MANILA, Philippines — GT Capital Holdings Inc., the George Ty-owned conglomerate, is setting aside P51.7 billion in group wide capital expenditures this year, less than half of the P110 billion allocated in 2018.
In an interview, GT Capital executive vice president and chief financial officer Francisco Suarez Jr. said the 2018 group capex was significantly higher because there were bigger requirements such as the participation of its automotive arm Toyota Motor Philippines Corp. in the government’s Comprehensive Automotive Resurgence Strategy Program.
For this year, of the P51.7 billion group capex, the parent company will get P27.8 billion for investments in auto value chain and other potential businesses.
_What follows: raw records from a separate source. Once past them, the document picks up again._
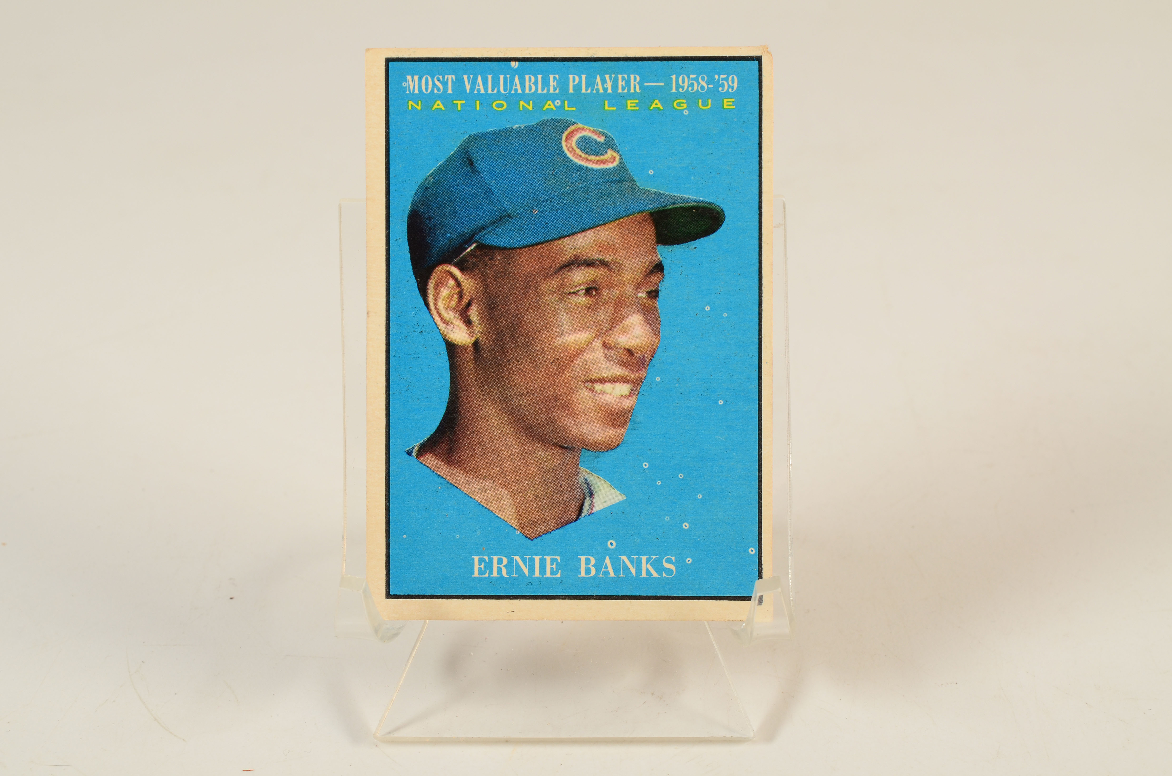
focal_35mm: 78
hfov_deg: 26.0
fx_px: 2534
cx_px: 586
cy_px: 388
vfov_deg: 17.4
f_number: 13
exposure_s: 1/160
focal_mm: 52
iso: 200
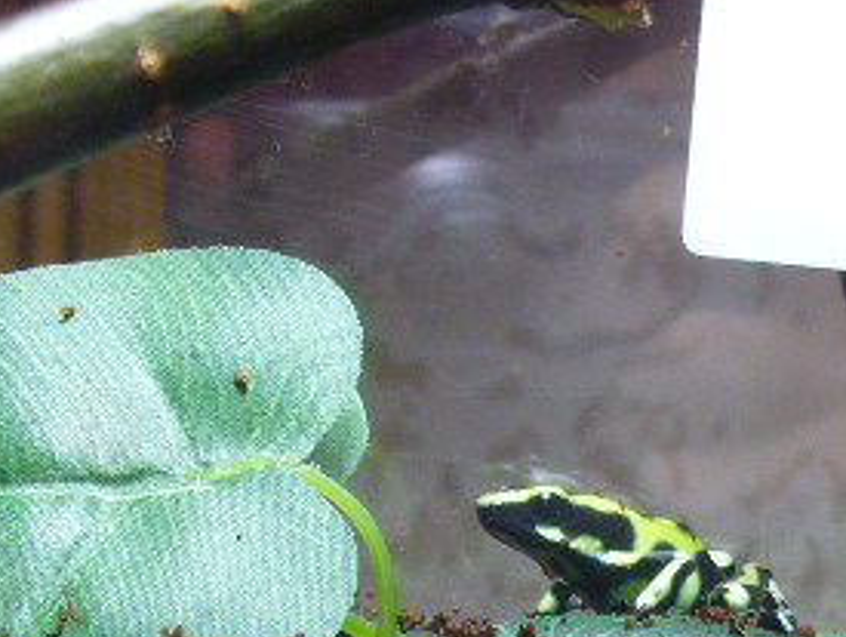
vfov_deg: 16.9
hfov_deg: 22.3
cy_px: 603
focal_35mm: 86
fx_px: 2105
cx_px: 726
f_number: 2.8
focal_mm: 6.1
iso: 160
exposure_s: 1/30
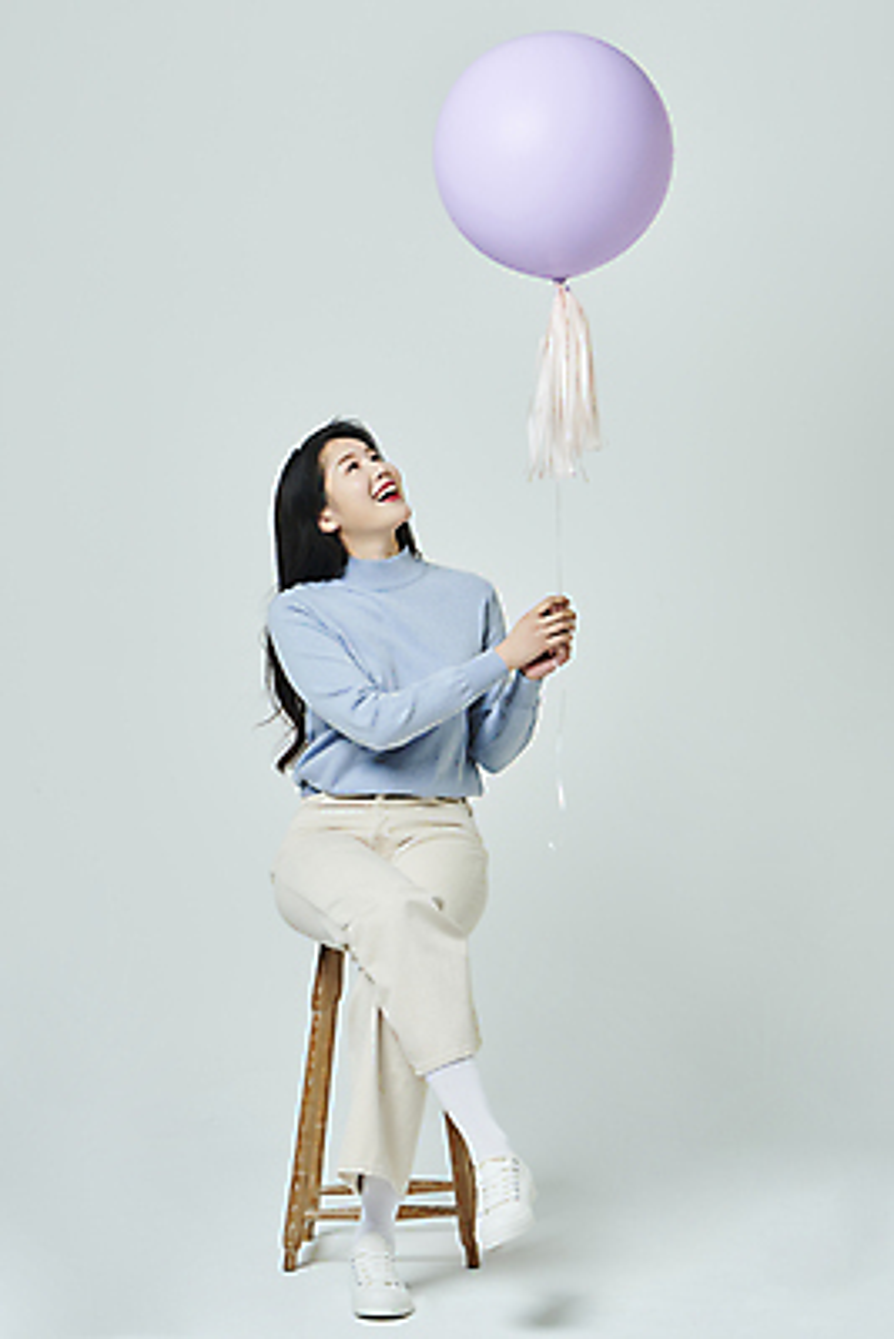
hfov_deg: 19.5
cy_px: 670
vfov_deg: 28.8
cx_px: 447
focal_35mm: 70
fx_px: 2605
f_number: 11
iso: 100
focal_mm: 70
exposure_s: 1/125
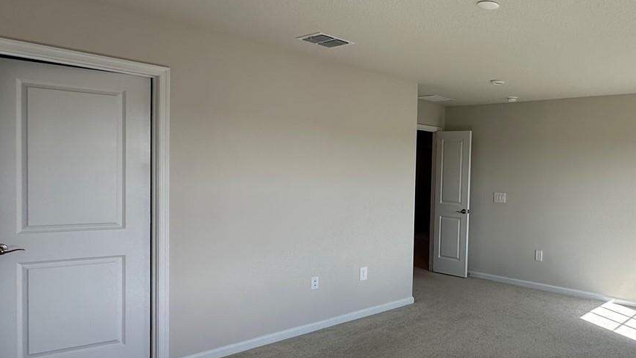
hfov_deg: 61.5
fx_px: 472
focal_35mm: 28
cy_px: 191
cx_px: 521
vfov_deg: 41.4
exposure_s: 1/267
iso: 40
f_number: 2.2
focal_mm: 2.22
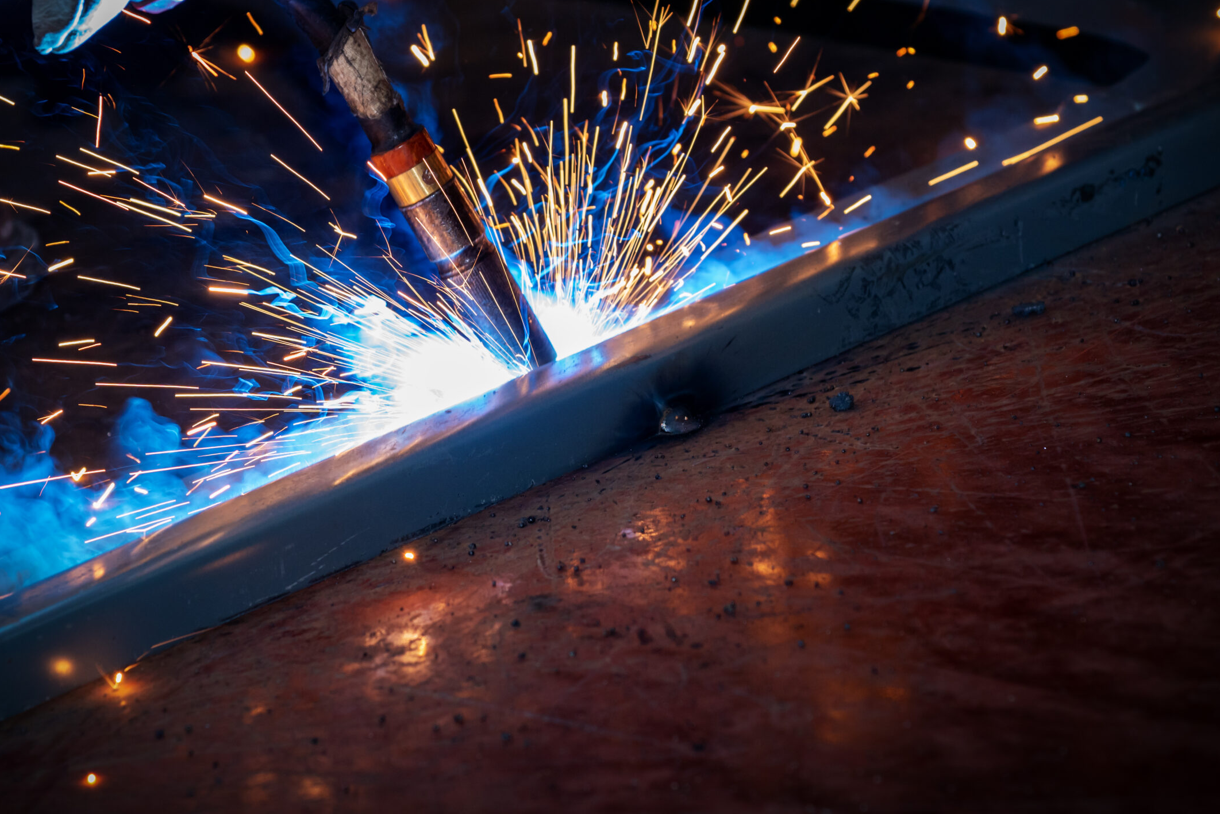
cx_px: 559
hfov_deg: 9.7
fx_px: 7153
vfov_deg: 6.5
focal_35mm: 211
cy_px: 340
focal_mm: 175
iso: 800
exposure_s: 1/100
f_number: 5.6
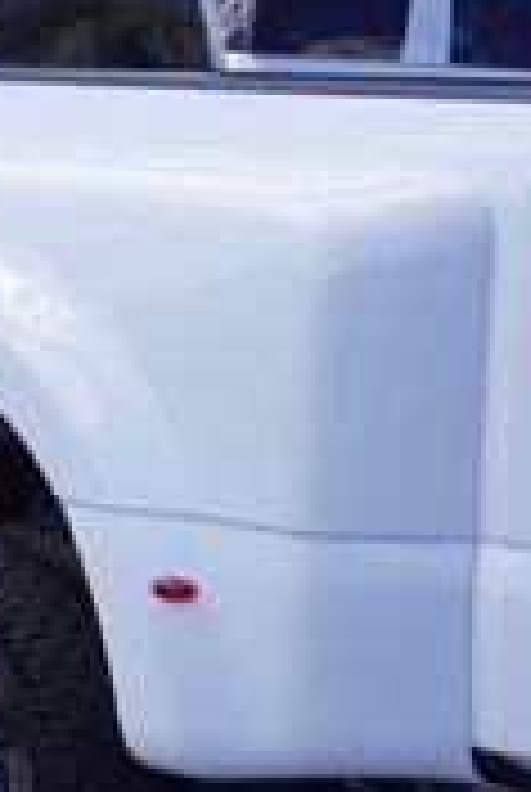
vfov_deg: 18.7
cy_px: 486
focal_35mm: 109
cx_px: 148
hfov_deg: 12.6
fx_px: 2402
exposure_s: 1/125
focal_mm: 20
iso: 100
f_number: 9
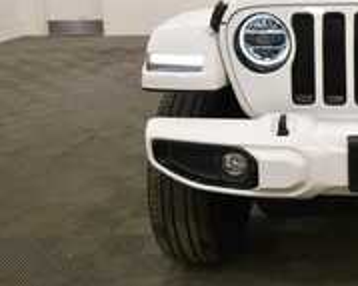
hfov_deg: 27.4
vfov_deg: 23.8
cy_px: 57
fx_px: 667
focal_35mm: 63
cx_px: 398
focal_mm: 20
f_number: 5.6
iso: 720
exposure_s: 1/250
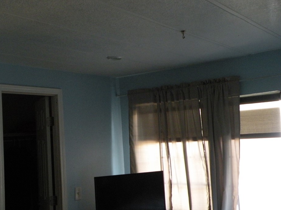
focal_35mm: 47
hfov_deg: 40.4
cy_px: 111
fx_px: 381
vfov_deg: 30.9
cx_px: 126
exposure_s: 1/34.3
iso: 400
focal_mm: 7.4
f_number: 3.2
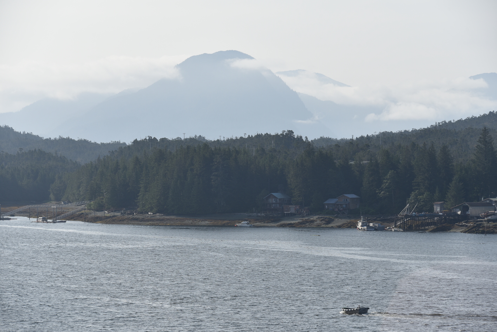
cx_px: 248
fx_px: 2071
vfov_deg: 9.2
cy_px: 166
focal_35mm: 150
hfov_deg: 13.7
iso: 100
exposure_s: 1/320
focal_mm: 150
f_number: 9
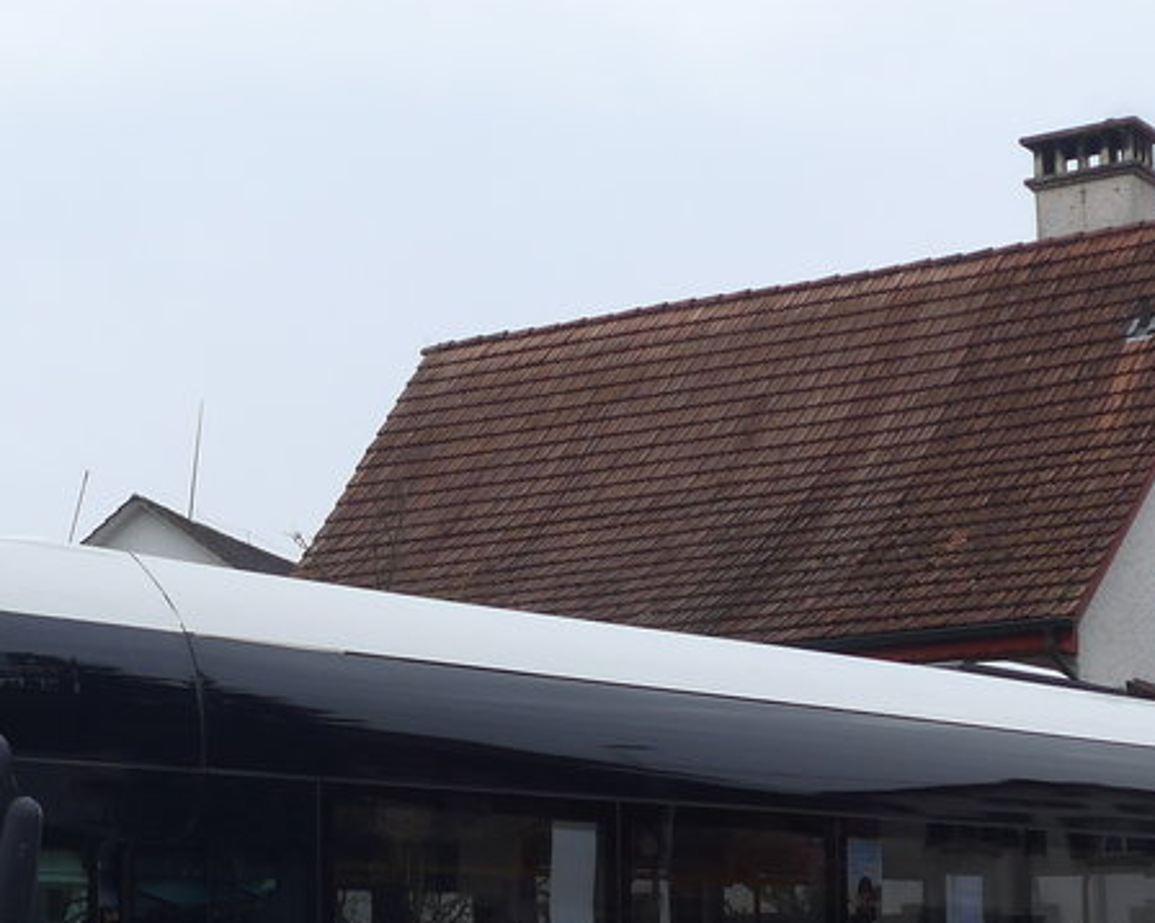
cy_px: 802
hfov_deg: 18.7
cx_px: 307
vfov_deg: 14.9
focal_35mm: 102
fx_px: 3485
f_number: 2.8
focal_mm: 8
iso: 80
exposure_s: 1/800
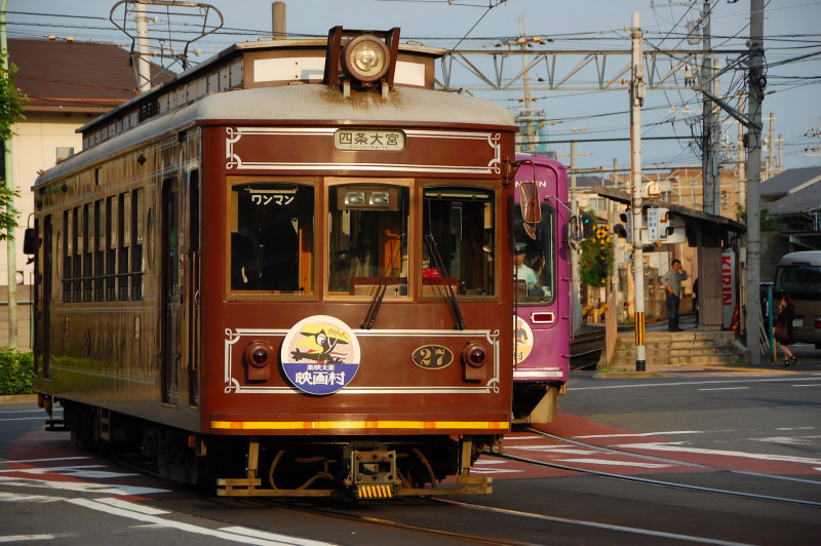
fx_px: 3076
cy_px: 273
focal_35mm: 135
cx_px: 410
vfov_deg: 10.1
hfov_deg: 15.2
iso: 200
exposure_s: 1/640
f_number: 5.3
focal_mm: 90
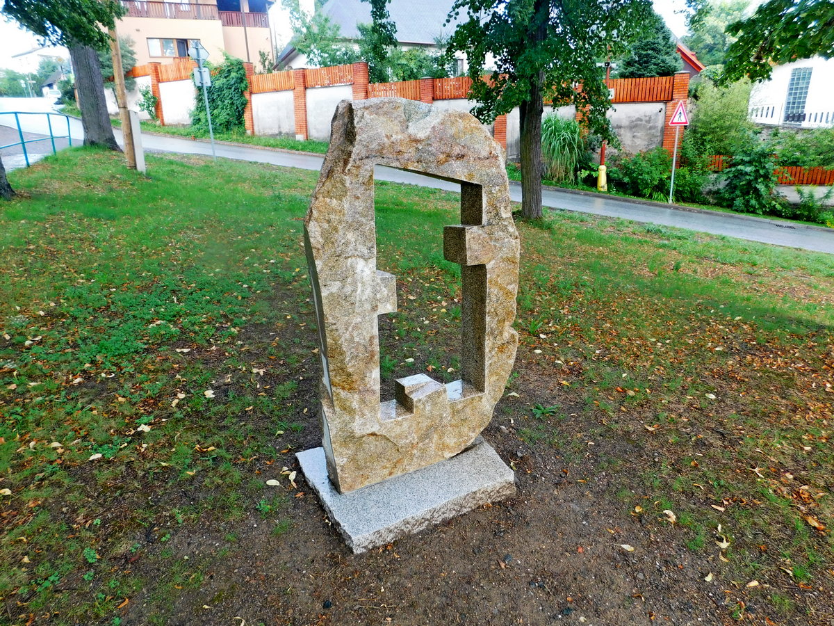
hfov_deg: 73.9
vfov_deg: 58.9
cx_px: 417
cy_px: 313
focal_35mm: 23
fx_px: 554
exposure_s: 1/60
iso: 125
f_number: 3
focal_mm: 4
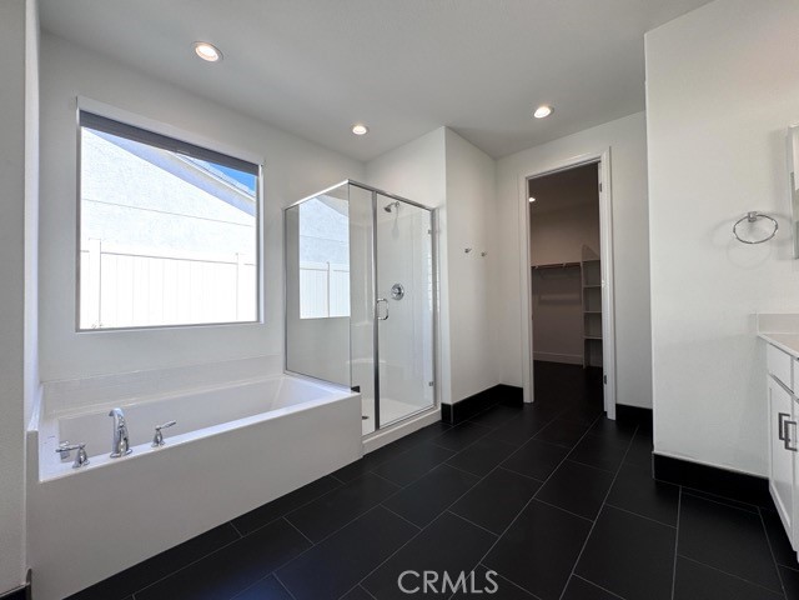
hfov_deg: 102.1
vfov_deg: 85.7
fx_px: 323
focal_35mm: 14
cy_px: 300
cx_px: 400
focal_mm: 2.22
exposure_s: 1/179
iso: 40
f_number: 2.2
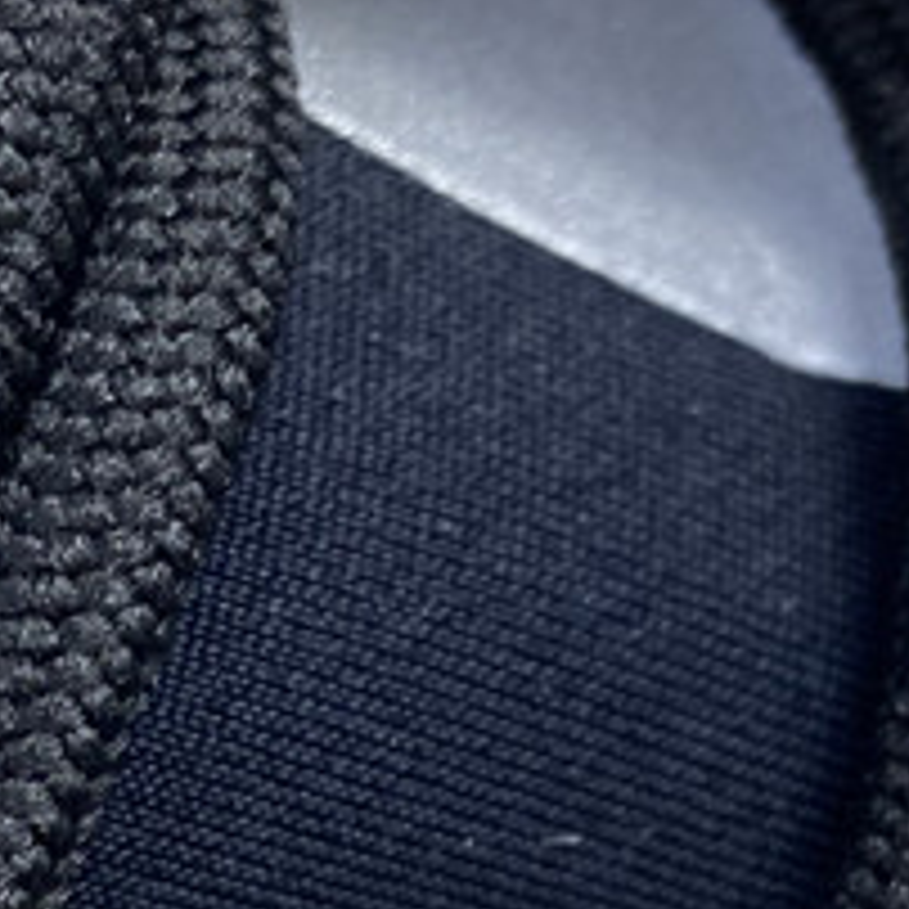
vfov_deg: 15.1
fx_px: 3387
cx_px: 500
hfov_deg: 15.3
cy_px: 878
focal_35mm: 114
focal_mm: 4.25
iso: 80
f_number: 1.8
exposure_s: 1/100
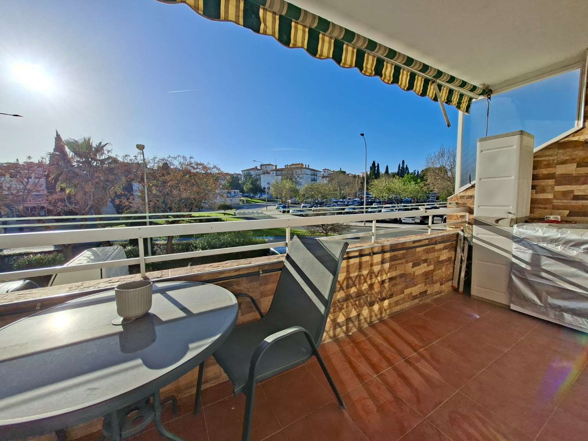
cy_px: 220
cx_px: 294
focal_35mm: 13
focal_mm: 1.74
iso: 40
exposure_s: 1/1873
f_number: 2.2
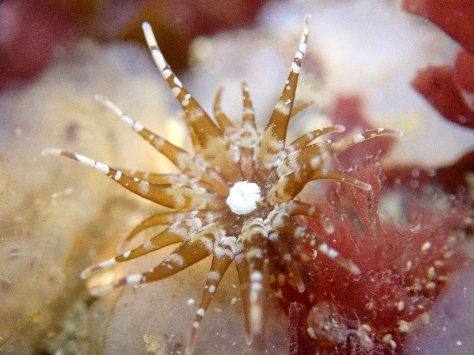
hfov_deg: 23.0
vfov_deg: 17.4
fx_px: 1164
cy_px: 178
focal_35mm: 85
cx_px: 237
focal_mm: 15.41
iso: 1250
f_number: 4.5
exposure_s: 1/80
Property arm Federal Land Inc. will get P12 billion to be used for land banking and office buildings, while Toyota Motor Philippines will get P6.8 billion to bring in new models and support logistics expansion.
Its other property unit Property Co. of Friends Inc. (Pro-Friends) will get P2.3 billion, of which the bulk of the amount or P1.9 billion would be used for land.
Banking arm Metropolitan Bank & Trust Co. (Metrobank) will get P2 billion for IT system upgrades, expansion of electronic banking channels, ATM installations and other branch improvements.
The balance would be divided among the rest of the businesses.
Suarez said the capex would be funded by internally-generated funds and debt.
The company reported a consolidated net income of P13.4 billion last year, down six percent from P14.2 billion in 2017.
Core net income reached P13.7 billion compared to the P15 billion in the previous year.
In terms of revenues, GT Capital achieved consolidated revenues of P215.8 billion last year, down 10 percent from P239.8 billion in 2017.
GT Capital president Carmelo Maria Luza Bautista said the company was able to weather the challenges last year.
“GT Capital weathered strong headwinds in 2018 as soft vehicle unit sales were cushioned by noteworthy results in our financial services, property, and insurance businesses. Tapering inflation, declining interest rates, persistent growth in overseas Filipino remittances, and election-related spending should reboot consumer confidence. Thus, we are optimistic for the rest of 2019,” he said.
GT Capital’s businesses are Metrobank, Toyota Motor Philippines, Toyota Manila Bay Corp., Toyota Financial Services Philippines Corp., Sumisho Motor Finance Corp., GT Capital Auto Dealership Holdings Inc., Federal Land, Pro-Friends, Philippine AXA Life Insurance Corp. and Metro Pacific Investments Corp.